Ted Grant

Coup in Iraq

Source: Militant, no. 40 (August 1968)
Transcription: Francesco 2009
Proofread: Fred 2009
Markup: Manuel 2009

The turmoil and upheaval in the Middle East is indicated by the new coup in Iraq. The revolution of 1958 overthrew the puppet Monarchy, a tool of British imperialism. Since then Iraq has had military-police dictatorships hovering between the threat of revolution and counter-revolution. The landlords have continued to exploit the peasants despite the often repeated promises of land reform which have not been carried out. Oil, and Iraq is rich in oil, has dominated the politics of the country, as it is one of the main questions for the area. The corrupt landlord-capitalist regime, has been unable to solve any of the problems facing the peoples of Iraq. The Kurdish people have failed to gain their autonomy and national rights despite the pledges of the rulers in Baghdad.

The craven capitulation of the Communist Party after the July 1958 revolution led to the victory of counterrevolution by means of a seizure of power by the generals. The right wing Baath Socialist Party leaders helped in this process, crushing and banning the Communist Party, with the brunt of the terror being borne by the unfortunate rank and file. The Baath socialists in their turn were ousted by the very man, General Aref, whom they had raised to power.

The accumulation of the misery of the people, the stagnation and corruption of the rule of the generals, the ferment provoked by the defeat of the Arab armies in the Israeli war had its effect. The revolution in Syria, carried through by left wing Baathists with the support of the Syrian workers and peasants, has also had its repercussions, even if delayed.

According to the reports it is the right wing of the Baath Socialist Party, or rather their supporters among the young army officers, who have organised this new seizure of power to “restore” the situation as it existed in 1963. In 1963 the Baath organised the coup which ousted and murdered General Kassem only to prepare the seizure of power by their “nominee” President Aref. After his death his brother succeeded to power with the generals, a right-wing military clique. Now they have been overthrown.

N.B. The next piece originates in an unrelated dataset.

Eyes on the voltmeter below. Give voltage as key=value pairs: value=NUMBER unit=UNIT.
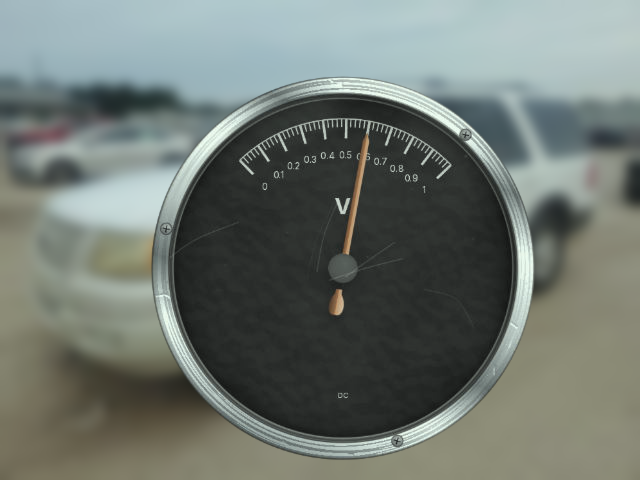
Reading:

It will be impossible to put the clock back to 1963. The rule of the Baath lasted only 9 months, till President Aref organised his own grab for power. Now the new president is Ahmed Hassan Bakr, who was the Baath Prime Minister during their 9 months’ rule in 1963. However, the right wing Baathist will not be able to maintain power for a long period. No more than in 1963 do they have a solution to the problems facing Iraq today. Either they will move to the left, be replaced by a more left wing government akin to that of Syria or they will prepare the way for a new right wing take-over.

Meanwhile they will try and divert the attention of the Iraqi people from their problems by using the Israeli question, the problem of the regime in Jordan and possibly, as the imperialists would wish, aiding conspiracies against the left wing Baathist government in Syria. It is just as likely that the Syrian Bonapartist workers’ state can have an effect on the Baghdad regime. This in turn will have repercussions in Jordan, Egypt and the semi-feudal sheikhdoms in Saudi Arabia. The British imperialist dominated Kuwait regime has been the first Arab country to recognise the new government.

However, the calculations of the Imperialists may be falsified by events. The instability of the Middle East during the last decade means that the fall of one government provokes repercussions among the others. Iraqi landlordism and capitalism have not been stabilised. The workers and peasants have still the possibility of putting their imprint on events, as eventually they must.